Methodology
This work introduces a measurement-layer audit protocol that operationalizes directionality-adjacent markers with explicit evaluability rules and evidence traceability, enabling downstream hypothesis testing and theory evaluation on a reproducible footing.
The process is iterative and auditable, with cohort sizes and artifacts fixed per the published study.
Scope Boundary (read this first)
- This stage validates a measurement vocabulary and its evidence traceability. It does not validate the UEF framework, RSI, or related theoretical claims.
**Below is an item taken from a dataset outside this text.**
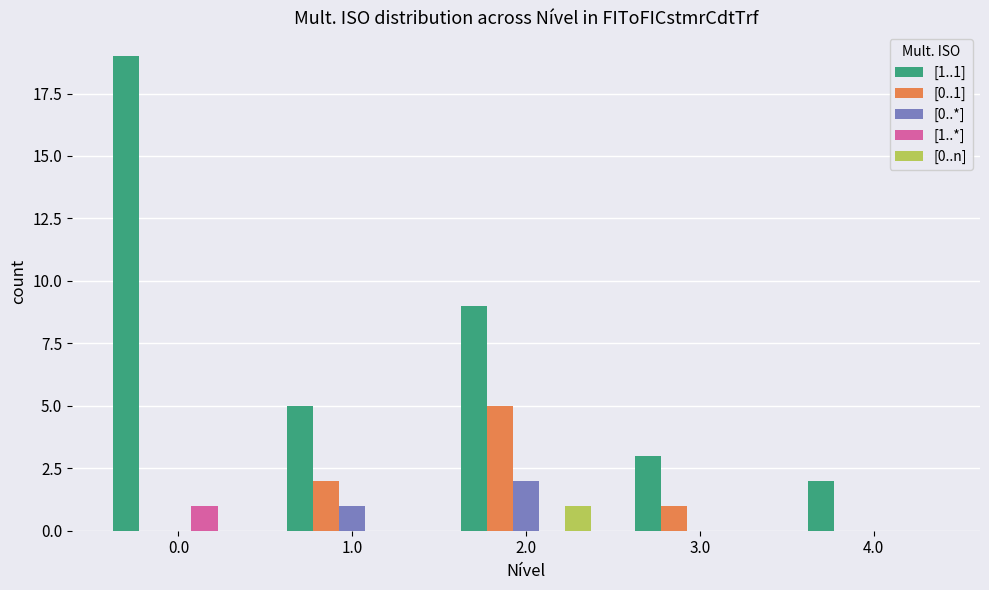

What is the maximum value for [0..*]?

2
- Audit results are currently single-rater. Inter-rater reliability (IRR) is a planned next step.
- Some fields are not evaluable for every study. Field-level evaluability (evaluable_n) is reported explicitly.
Phase 1: Corpus Assembly
- Assemble a cross-domain candidate pool (n=250) for structured review.
- Maintain deterministic IDs and provenance so every downstream label traces to a source document.
Phase 2: Overlay Protocol & Coding
- Apply a fixed set of operational overlay fields to a finalist corpus (n=63).
- The overlay set contains 10 fields: one categorical instrumentation_status and nine binary fields (present/absent), recorded only when explicitly stated in the source.
Phase 3: Audit and Metrics
- Manually audit a fixed subset (n=20) using stored textual evidence excerpts.
- Produce field-level audit metrics (for example, confusion summaries) and mismatch logs to identify systematic failure modes and improve definitions.
Phase 4: Reproducibility Artifacts
- Publish a versioned archive on Zenodo including the paper, data tables, evidence logs, and checksums.
- Document what is included in each release and what is explicitly out of scope (for example, minimal release packs may exclude scripts).
Theoretical Frontier: Next Targets for Operationalization
The Viscous Field (Berkla, 2026) introduced two formal constructs that define the next horizon for measurement-layer work. The first is the second-order threshold: the structural crossing at which recursive exchange begins constituting events whose content includes the constituting itself — the condition the paper identifies as the ground of temporal expression. The second is the self-inclusion index σ(M_k), a schematic formalization of that threshold expressed in terms of the framework’s existing parameters Φ(M_k) and T(Q_k, M_k).
Both constructs are currently conceptual scaffolds: precisely named targets rather than operationalized measures. The pipeline’s next meaningful extension is developing evaluability rules for σ — criteria that would allow a given system’s position relative to the second-order threshold to be assessed from observable signatures, analogous to the evaluability rules already established for entropy production and irreversibility. The most promising existing route identified in the paper is the connection to Friston’s Free Energy Principle, where σ (sigma) may be expressible in terms of model complexity, epistemic value, and expected free energy.
Phase 5: Open Access Links
- Published works: Zenodo
- Code (when released): GitHub
Automated Scanning (supporting tooling, not the audit itself)
- Database queries and exports support coverage expansion and queue building, with outputs in CSV/YAML for bulk review and visualization.
- Current sources include arXiv, Europe PMC, Semantic Scholar, and PubMed.